Une formule répétée qui ne perd pas en intensité

La formule l’Ukraine appartient à l’OTAN n’est pas nouvelle dans le répertoire rhétorique de Volodymyr Zelensky. Il l’a répétée à de nombreuses reprises depuis 2022, mais sa réitération devant le sommet d’Ankara conserve toute son intensité, précisément parce qu’elle intervient dans un contexte où la question de l’adhésion ukrainienne reste, quatre ans après l’invasion, toujours sans réponse formelle favorable de l’ensemble des membres de l’Alliance atlantique.

Cette répétition n’est pas un signe de lassitude rhétorique, mais une stratégie délibérée de maintien de la pression. En refusant de renoncer à cette revendication malgré l’absence de réponse institutionnelle définitive, Zelensky maintient la question à l’agenda de chaque sommet international, empêchant qu’elle ne soit progressivement évacuée du débat par lassitude diplomatique.

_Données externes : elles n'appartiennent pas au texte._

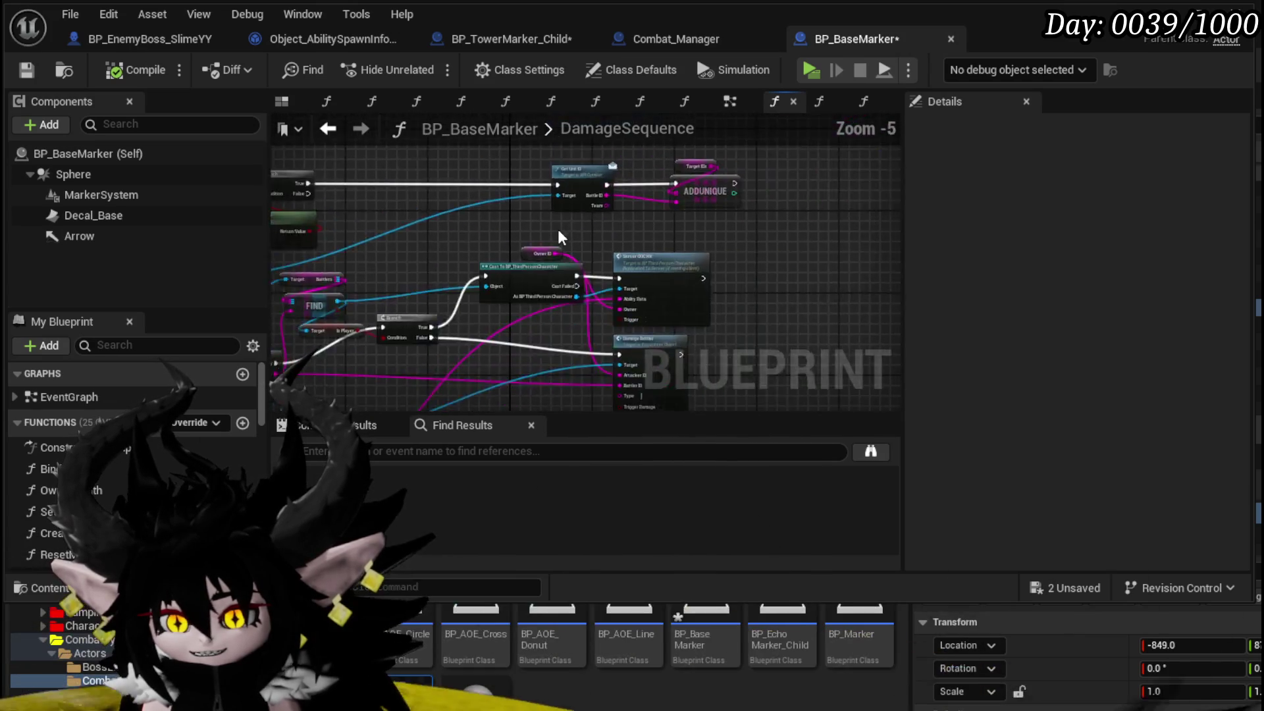
scroll(587, 229, up, 3)
scroll(550, 216, down, 4)
scroll(669, 195, up, 4)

NATO with Ukraine, l’alliance de l’avenir selon Zelensky

Zelensky a complété cette revendication par une formule tout aussi significative, rapportée par Time : NATO with Ukraine is the alliance for the future, l’OTAN avec l’Ukraine est l’alliance de l’avenir. Cette phrase inverse la perspective habituelle du débat : plutôt que de présenter l’Ukraine comme un pays qui aurait besoin de l’OTAN, elle présente l’OTAN comme une organisation qui aurait besoin de l’expertise militaire ukrainienne pour rester pertinente face aux menaces futures.

Le président ukrainien a également pris soin de remercier explicitement les dirigeants ayant soutenu cette position, selon Time, une reconnaissance qui illustre sa méthode diplomatique constante : combiner la revendication de principe avec la valorisation publique de ses soutiens, pour consolider les alliances déjà acquises tout en maintenant la pression sur les positions encore hésitantes.

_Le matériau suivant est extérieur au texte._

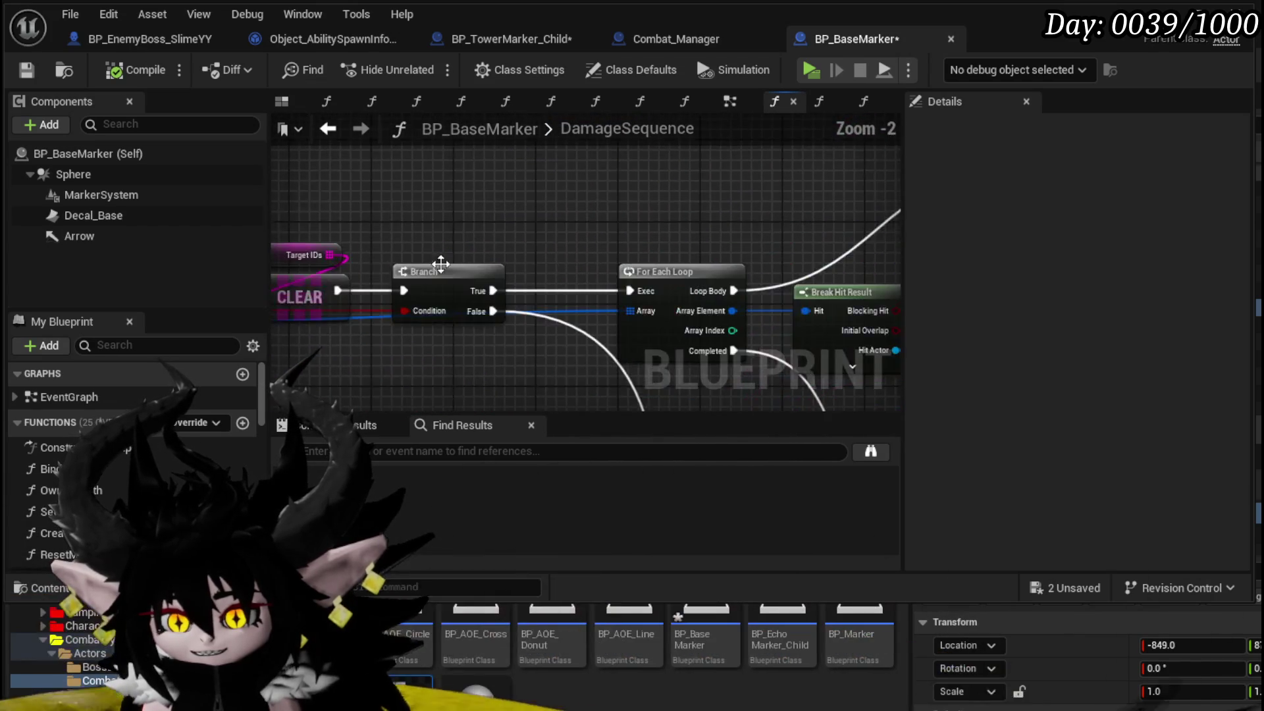
scroll(570, 226, down, 2)
scroll(570, 226, down, 1)
drag(570, 226, 310, 86)
scroll(501, 295, up, 4)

Cette inversion de perspective, présenter l’Ukraine comme un atout pour l’avenir de l’OTAN plutôt que comme un fardeau à intégrer, me semble être l’argument le plus solide de Zelensky. Un pays qui a développé, en temps de guerre réelle, une expertise militaire que peu de membres actuels de l’Alliance possèdent n’est pas un poids, c’est une force.

Ce contenu a été créé avec l'aide de l'IA.